Genesus Global Technical Report, Determining the Economics of a Nutrition Program

 

Determining the Economics
of a Nutrition Program

by Clarence Froese, M.Sc., Director of Nutrition, Genesus Inc.

Feed is the largest single variable cost in pig production. Setting dietary specifications and selecting appropriate ingredients for each production situation are two critical components of a cost-effective nutrition program. In addition, the response of the pig to varying dietary nutrient levels must be considered in any economic evaluation.

Two calculations commonly used in the industry to assess the economics of a feeding program are (1) cost per unit of gain and (2) income over feed cost.

  1. Cost per unit of gain (COG) is defined as: COG = Feed:Gain Ratio x Diet Cost ($/kg or lb.). For example, a pig using 280 kg (616 lbs.) of feed to gain 100 kg (220 lbs.) will have a calculated feed:gain ratio of 2.8:1. If the average diet cost to produce this gain is $0.30/kg ($0.136/lb.), then the COG will be $0.84/kg ($0.38/lb.).
  2. Income over feed cost (IOFC) is defined as: IOFC ($/pig) = Revenue ($/pig) – Feed cost ($/pig). For example, if the pig in the above example is sold at a live weight of 130 kg (287 lbs.) and a market price of $1.20/kg live ($0.54/lb. live), it will generate $156/head in revenue. If the average diet cost is $84/head, then the IOFC will be $72/head ($156 revenue – $84 feed cost).

Both cost of gain and income over feed cost can be used to evaluate the cost-effectiveness of nutrition programs. Cost of gain is the most commonly used calculation to measure diet cost-effectiveness. However, its accuracy is limited to scenarios where only the feed:gain ratio is expected to change as a result of dietary manipulation. Income over feed cost accurately identifies the most profitable nutrition program irrespective of the number of production parameters affected. It is thus the preferred method for determining the economic outcome from different nutrition programs under various production and pricing scenarios.

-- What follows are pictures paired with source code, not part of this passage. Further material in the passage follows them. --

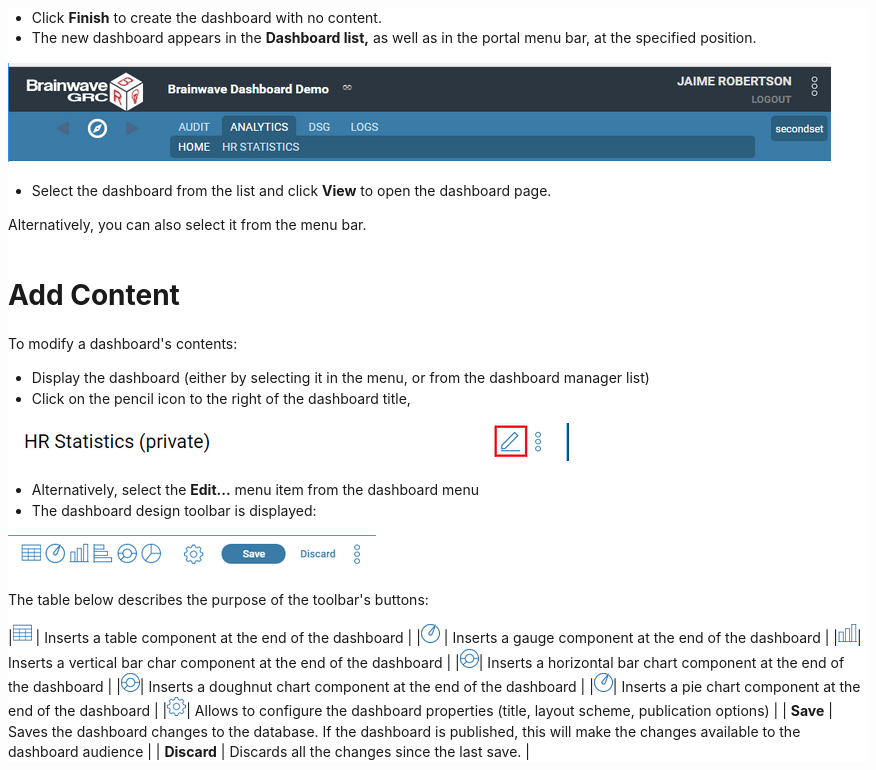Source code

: - Click **Finish** to create the dashboard with no content.
- The new dashboard appears in the **Dashboard list,**  as well as in the portal menu bar, at the specified position.

![Manage dashboards](./images/mashup_08.png "Manage dashboards")   

- Select the dashboard from the list and click **View** to open the dashboard page.   

Alternatively, you can also select it from the menu bar.

# Add Content

To modify a dashboard's contents:

- Display the dashboard (either by selecting it in the menu, or from the dashboard manager list)
- Click on the pencil icon to the right of the dashboard title,     

![Pencil](./images/mashup_09.png "Pencil")    

- Alternatively, select the **Edit...** menu item from the dashboard menu
- The dashboard design toolbar is displayed:  

![Toolbar](./images/mashup_10.png "Toolbar")    


The table below describes the purpose of the toolbar's buttons:

|![Icon](./images/mashup_24.png "Icon") | Inserts a table component at the end of the dashboard |
|![Icon](./images/mashup_23.png "Icon") | Inserts a gauge component at the end of the dashboard |
|![Icon](./images/mashup_25.png "Icon")| Inserts a vertical bar char component at the end of the dashboard |
|![Icon](./images/mashup_22.png "Icon")| Inserts a horizontal bar chart component at the end of the dashboard |
|![Icon](./images/mashup_22.png "Icon")| Inserts a doughnut chart component at the end of the dashboard |
|![Icon](./images/mashup_23.png "Icon")| Inserts a pie chart component at the end of the dashboard |
|![Icon](./images/mashup_21.png "Icon")| Allows to configure the dashboard properties (title, layout scheme, publication options) |
| **Save** | Saves the dashboard changes to the database. If the dashboard is published, this will make the changes available to the dashboard audience |
|  **Discard** | Discards all the changes since the last save. |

The following table illustrates an example that uses both cost of gain and income over feed cost to evaluate the economics of using three dietary energy level specifications (low, medium and high) under an average market price scenario.

As expected, the low energy diet has the lowest cost; about $31/tonne ($28/ton) less than the diet with the highest energy level. This cost advantage is offset by the fact that less feed per unit of gain is required by pigs consuming the higher energy diets. Applying the cost of gain calculation to these figures results in identification of the low energy diet as being the most cost-effective option. Pigs on this diet will have a cost of gain that is 1.6 cents per kg (0.73 cents per lb.) less than pigs consuming the high energy diet. The decreased feed usage/head advantage imparted by the higher energy diets is not enough to compensate for their higher cost. However, this calculation does not recognize the contribution of other variables imparted by the higher energy diets (such as improved daily gains) to improved profitability.

If income over feed cost is calculated from these same figures a different conclusion is reached. This is due to the fact that this calculation also considers the economic benefit imparted by the higher daily gains (and hence market weights) experienced by pigs consuming the higher energy diets. As a result, this evaluation method identifies the high energy diet as the most cost-effective, with pigs on this diet having an income over feed cost advantage of $1.24/head compared to pigs consuming the low energy diet.

Evaluation of the economics of a nutrition program is an ongoing process and should be routinely revisited as input variables such as ingredient prices and market conditions (price, weights) change. For example, a decrease in market price of 10% applied to the example below will shift the optimum diet choice to one with the medium, rather than high, energy level. Income over feed cost is the most accurate method to ensure the most cost-effective nutrition program is consistently identified under all conditions.

Example:
Economics of Three Dietary Energy Levels for Genesus Pigs1

DIETARY ENERGY LEVEL 2

ITEM

LOW

MEDIUM

HIGH

Diet Cost, $/Tonne (ton)

334 (304)

349 (316)

365 (332)

Feed:Gain Ratio

2.9

2.8

2.7

Cost of gain, $/kg (lb.)

0.972 (0.441)

0.975 (0.442)

0.988 (0.448)

Daily Gain, g (lbs.)/day

839 (1.85)

862 (1.90)

885 (1.95)

Market Wt., kg (lbs.) 3

124 (273)

127 (279)

129 (285)

Revenue, $/head 4

177.45

181.35

185.25

Feed Cost, $/head

91.33

94.14

97.89

Income Over Feed Cost, $/head

86.12

87.21

87.36

1 Mixed Sex, 30 kg (65 lbs.) to market wt.
2 Net energy level increases of 100 kcal/kg (45.4 kcal/lb.) between each diet.
3 Assumes fixed time marketing cycle of 112 days.
4 Market price of $US 0.65/lb. live weight.